L’area delle sepolture è stata disturbata da interventi di epoca successiva, con l’apertura di fosse quadrangolari e tombe a cappuccina di età romana, che possono aver probabilmente distrutto altre tombe protostoriche

I resti sconvolti di altre sepolture a fossa del VII secolo a.C. sono stati trovati più ad est presso la cisterna di una villa di epoca tardo repubblicana-imperiale e nella zona già edificata nel comprensorio di Mostacciano.

Il rinvenimento più importante è stato fatto a circa 450 metri a sud est del rudere medioevale del Torrino con la scoperta di due tombe a camera databili all’ultimo quarto del VII secolo a.C.
Queste due sepolture, scavate nel banco di tufo su un pendio a forma di vasca, si presentano una attigua all’altra con corridoio di accesso e più camere interne di fattura piuttosto rozza; la maggiore delle due, con sei camere, presenta un uso prolungato a tutto il VI secolo a.C.
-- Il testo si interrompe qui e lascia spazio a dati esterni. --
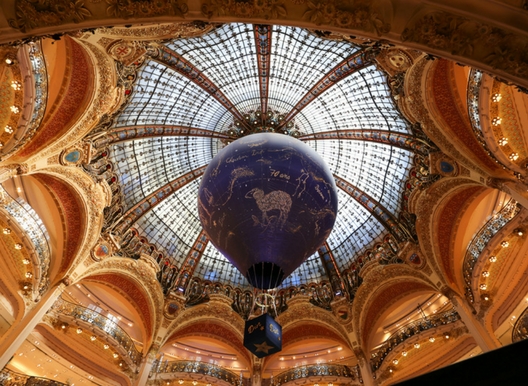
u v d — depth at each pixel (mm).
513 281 15211
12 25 6043
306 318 21219
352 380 18562
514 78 5941
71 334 17422
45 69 12172
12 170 13320
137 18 6320
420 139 16406
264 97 19656
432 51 6266
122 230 19688
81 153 15992
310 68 17922
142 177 20266
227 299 21688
La presenza di queste tombe deve essere riferita a nuclei familiari residenti nell’area del Torrino, forse sulle vicine alture di Mostacciano e sulla collina di San Ciriaco lungo la Via Ostiense.

Molto probabilmente la comunità di appartenenza di questi gruppi era quella residente nell’abitato della Laurentina Acqua Acetosa, a cui territorialmente doveva appartenere l’attuale area del Torrino, che costituiva la zona di confine lungo il percorso del fiume Tevere.

La presenza di tali famiglie di carattere gentilizio doveva avere, oltre ad una precisa funzione di carattere economico, cioè di controllo delle strade di comunicazione e di gestione dei traffici, anche un importante funzione politica, tutelando in un certo senso i confini del territorio in epoche in cui dovevano essere frequenti i contrasti causati da episodi di sconfinamento a scopo di razzia.

Al VI-V secolo a.C. probabilmente, deve risalire la prima sistemazione di un tracciato viario che, salendo dalla Via Ostiense, ad est, tagliava obliquamente il pianoro del comprensorio per poi piegare verso nord, scendendo in una valle nel quartiere di Mostacciano.

Quest’asse stradale di lunga percorrenza doveva avere alcune diramazioni secondarie sul lato nord, come attestano i due tratti di tracciato rinvenuti sul pianoro.

A circa 200 metri ad est di questo insediamento sono state individuate tracce di capanne, forse databili al VII-VI secolo a.C., e muri a secco, purtroppo molto frammentari, di un edificio databile ad epoca tardo arcaica. Tale struttura, forse costituita da un cortile porticato con ambienti su due lati, sarebbe stata successivamente distrutta da fosse di epoca medio repubblicana relative ad un impianto di cui si conservano i resti, in parte ipogei, di una grande cisterna rettangolare a blocchi di tufo.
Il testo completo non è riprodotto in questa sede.